DATA:
☆ ☆ ☆ ☆ ☆ ☆ ☆
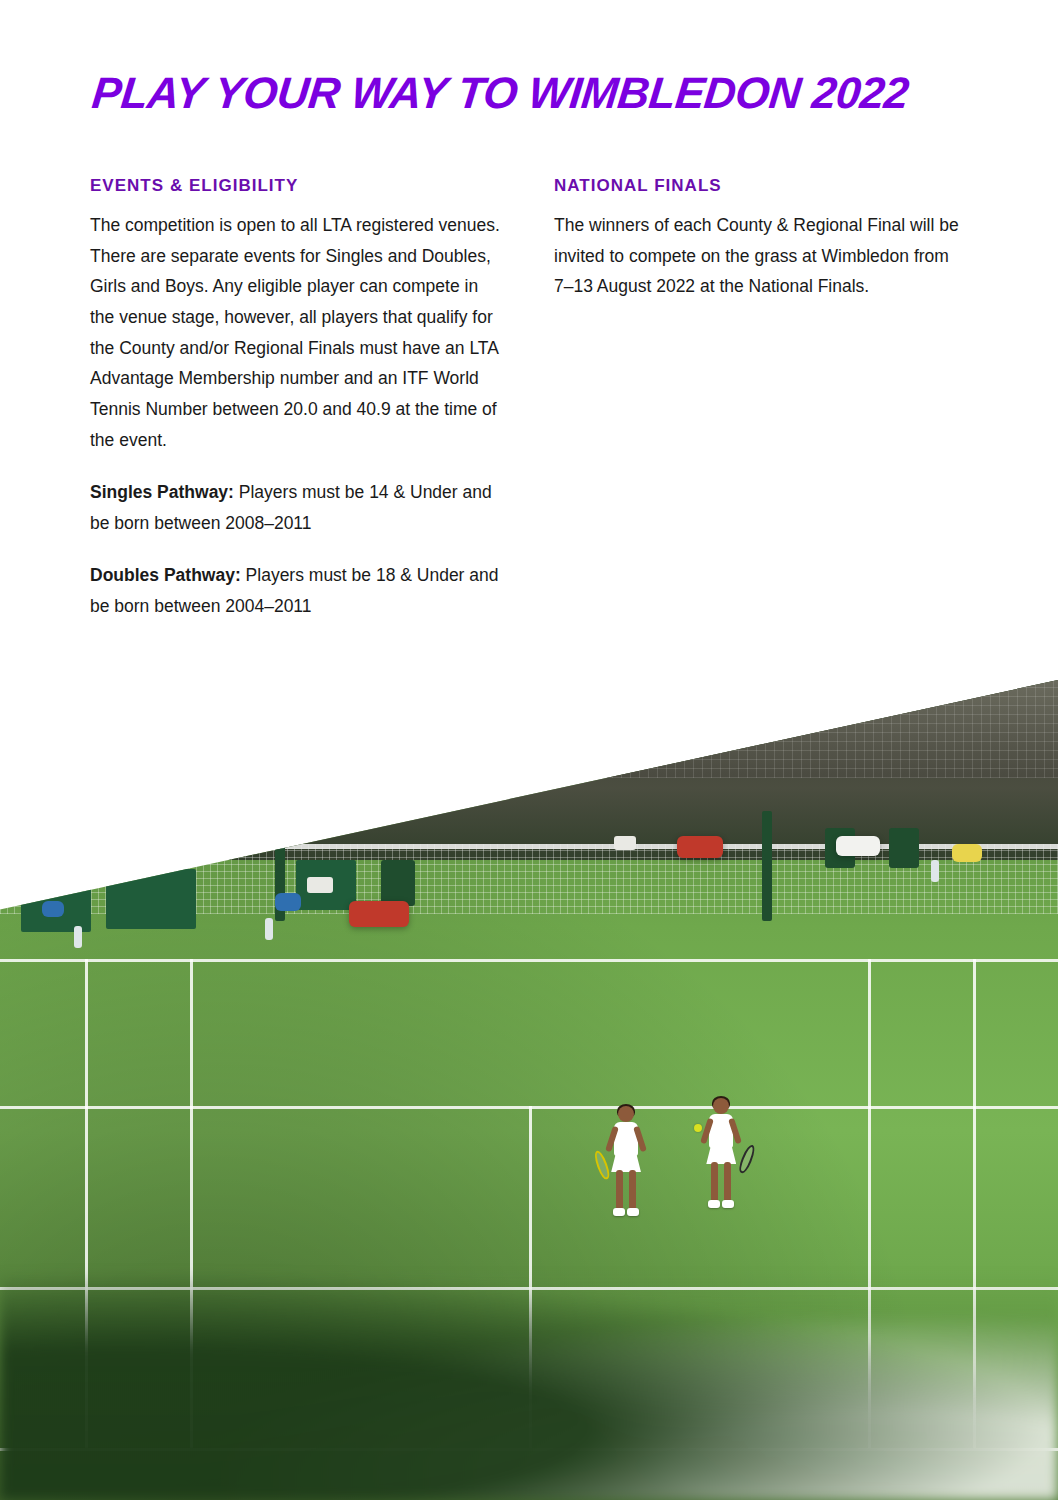Play Your Way to Wimbledon 2022
Events & Eligibility
The competition is open to all LTA registered venues. There are separate events for Singles and Doubles, Girls and Boys. Any eligible player can compete in the venue stage, however, all players that qualify for the County and/or Regional Finals must have an LTA Advantage Membership number and an ITF World Tennis Number between 20.0 and 40.9 at the time of the event.
Singles Pathway: Players must be 14 & Under and be born between 2008–2011
Doubles Pathway: Players must be 18 & Under and be born between 2004–2011
National Finals
The winners of each County & Regional Final will be invited to compete on the grass at Wimbledon from 7–13 August 2022 at the National Finals.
☆ ☆ ☆ ☆ ☆ ☆ ☆
ASSIGNMENT:
Nothing but an exact copy of the data, without pictures, should be returned.

WRITTEN ANSWER:
Play Your Way to Wimbledon 2022
Events & Eligibility
The competition is open to all LTA registered venues. There are separate events for Singles and Doubles, Girls and Boys. Any eligible player can compete in the venue stage, however, all players that qualify for the County and/or Regional Finals must have an LTA Advantage Membership number and an ITF World Tennis Number between 20.0 and 40.9 at the time of the event.
Singles Pathway: Players must be 14 & Under and be born between 2008–2011
Doubles Pathway: Players must be 18 & Under and be born between 2004–2011
National Finals
The winners of each County & Regional Final will be invited to compete on the grass at Wimbledon from 7–13 August 2022 at the National Finals.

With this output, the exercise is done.